CO2-Reduktion

Flughafen-Chef Schulte will Luftverkehrabgabe für Energiewende nutzen

Stefan Schulte ist Vorstandschef des Flughafenbetreibers Fraport und Präsident des deutschen Flughafenverbandes ADV.
Fraport AG
Stefan Schulte ist Vorstandschef des Flughafenbetreibers Fraport und Präsident des deutschen Flughafenverbandes ADV.

Stefan Schulte spricht sich dafür aus, mit der deutschen Luftverkehrabgabe eine klimafreundlichere Luftfahrt zu fördern. Das Geld könne etwa in die Anschaffung effizienterer Flugzeuge fließen, so der Chef des Frankfurter Flughafens.

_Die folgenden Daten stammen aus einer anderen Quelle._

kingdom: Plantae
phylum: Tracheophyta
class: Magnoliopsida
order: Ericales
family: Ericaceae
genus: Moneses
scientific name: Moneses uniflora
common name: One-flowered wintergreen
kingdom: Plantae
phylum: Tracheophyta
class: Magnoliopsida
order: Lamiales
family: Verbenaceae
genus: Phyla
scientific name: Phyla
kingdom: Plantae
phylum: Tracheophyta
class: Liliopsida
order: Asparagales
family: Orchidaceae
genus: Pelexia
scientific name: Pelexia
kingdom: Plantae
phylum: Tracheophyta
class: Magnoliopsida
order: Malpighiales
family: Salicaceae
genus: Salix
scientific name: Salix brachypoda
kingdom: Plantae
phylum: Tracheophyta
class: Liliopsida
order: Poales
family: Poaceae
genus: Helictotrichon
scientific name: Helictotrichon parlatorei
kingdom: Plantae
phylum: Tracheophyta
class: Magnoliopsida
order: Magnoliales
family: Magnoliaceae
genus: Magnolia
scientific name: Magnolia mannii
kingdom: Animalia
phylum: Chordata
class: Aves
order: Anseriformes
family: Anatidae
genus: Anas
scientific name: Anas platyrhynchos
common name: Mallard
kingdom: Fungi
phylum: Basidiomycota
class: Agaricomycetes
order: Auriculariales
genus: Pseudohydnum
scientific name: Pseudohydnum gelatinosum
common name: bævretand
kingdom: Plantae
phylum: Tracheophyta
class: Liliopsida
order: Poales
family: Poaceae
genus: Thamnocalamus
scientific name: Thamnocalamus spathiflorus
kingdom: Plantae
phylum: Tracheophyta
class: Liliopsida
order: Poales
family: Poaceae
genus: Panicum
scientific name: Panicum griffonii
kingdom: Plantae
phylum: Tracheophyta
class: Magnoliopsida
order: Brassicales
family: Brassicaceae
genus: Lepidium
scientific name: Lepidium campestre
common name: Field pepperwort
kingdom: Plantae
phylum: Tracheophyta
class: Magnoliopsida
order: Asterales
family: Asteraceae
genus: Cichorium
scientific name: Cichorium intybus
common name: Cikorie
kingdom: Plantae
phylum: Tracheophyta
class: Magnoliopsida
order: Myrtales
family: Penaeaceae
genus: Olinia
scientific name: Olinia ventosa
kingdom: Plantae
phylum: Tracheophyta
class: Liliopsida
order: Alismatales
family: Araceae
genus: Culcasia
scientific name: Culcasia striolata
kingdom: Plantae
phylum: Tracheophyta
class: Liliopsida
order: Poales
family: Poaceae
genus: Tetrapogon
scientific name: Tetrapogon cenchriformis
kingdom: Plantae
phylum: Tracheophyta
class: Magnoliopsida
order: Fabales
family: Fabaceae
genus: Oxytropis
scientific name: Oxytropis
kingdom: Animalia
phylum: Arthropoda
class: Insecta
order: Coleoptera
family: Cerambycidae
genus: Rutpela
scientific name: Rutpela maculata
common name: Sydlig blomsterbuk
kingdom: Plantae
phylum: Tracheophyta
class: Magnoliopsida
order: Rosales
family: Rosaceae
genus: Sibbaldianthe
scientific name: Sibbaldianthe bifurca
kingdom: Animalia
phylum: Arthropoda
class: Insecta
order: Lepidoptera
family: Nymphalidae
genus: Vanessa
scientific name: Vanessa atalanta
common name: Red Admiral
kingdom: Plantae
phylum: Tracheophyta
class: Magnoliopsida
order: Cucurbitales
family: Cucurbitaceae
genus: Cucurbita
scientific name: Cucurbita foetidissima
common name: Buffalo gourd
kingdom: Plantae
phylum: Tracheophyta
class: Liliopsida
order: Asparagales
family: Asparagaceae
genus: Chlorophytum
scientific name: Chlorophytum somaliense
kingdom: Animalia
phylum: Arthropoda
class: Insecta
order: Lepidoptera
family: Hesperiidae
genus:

Die Einnahmen aus der deutschen Luftverkehrabgabe sollten aus Sicht des Frankfurter Flughafenchefs, Stefan Schulte, zielgerichtet für die Energiewende im Flugverkehr genutzt werden. Zur Reduktion des klimaschädlichen CO2 sei es sinnvoller, die Anschaffung effizienterer Flugzeuge oder die Produktion synthetischer Kraftstoffe zu fördern, als das Geld weiterhin allgemein in den Bundeshaushalt fließen zu lassen, sagte der Manager in Frankfurt. Der Vorstandschef des Flughafenbetreibers Fraport AG ist auch Präsident des deutschen Flughafenverbandes ADV.

Die Diskussion um die 2011 eingeführte Abgabe ist neu aufgeflammt, weil Frankreich ab dem kommenden Jahr eine nationale Umweltsteuer auf Flugtickets einführen will. Die Einnahmen von jährlich bis zu 182 Mio. Euro sollen im Nachbarland vor allem in den Ausbau des Schienensystems fließen.

Die deutsche Abgabe sieht wesentlich höhere Sätze pro Ticket vor und hat im vergangenen Jahr rund 1,2 Mrd. Euro eingebracht. Das Geld ist laut Gesetz ausdrücklich zur Konsolidierung des Bundeshaushalts vorgesehen. Die Luftfahrtindustrie hat die nationale Abgabe stets als wettbewerbsschädliche Sonderbelastung für deutsche Airlines und Flughäfen kritisiert. Der Branchenverband BDL fordert eine europaweite Regelung.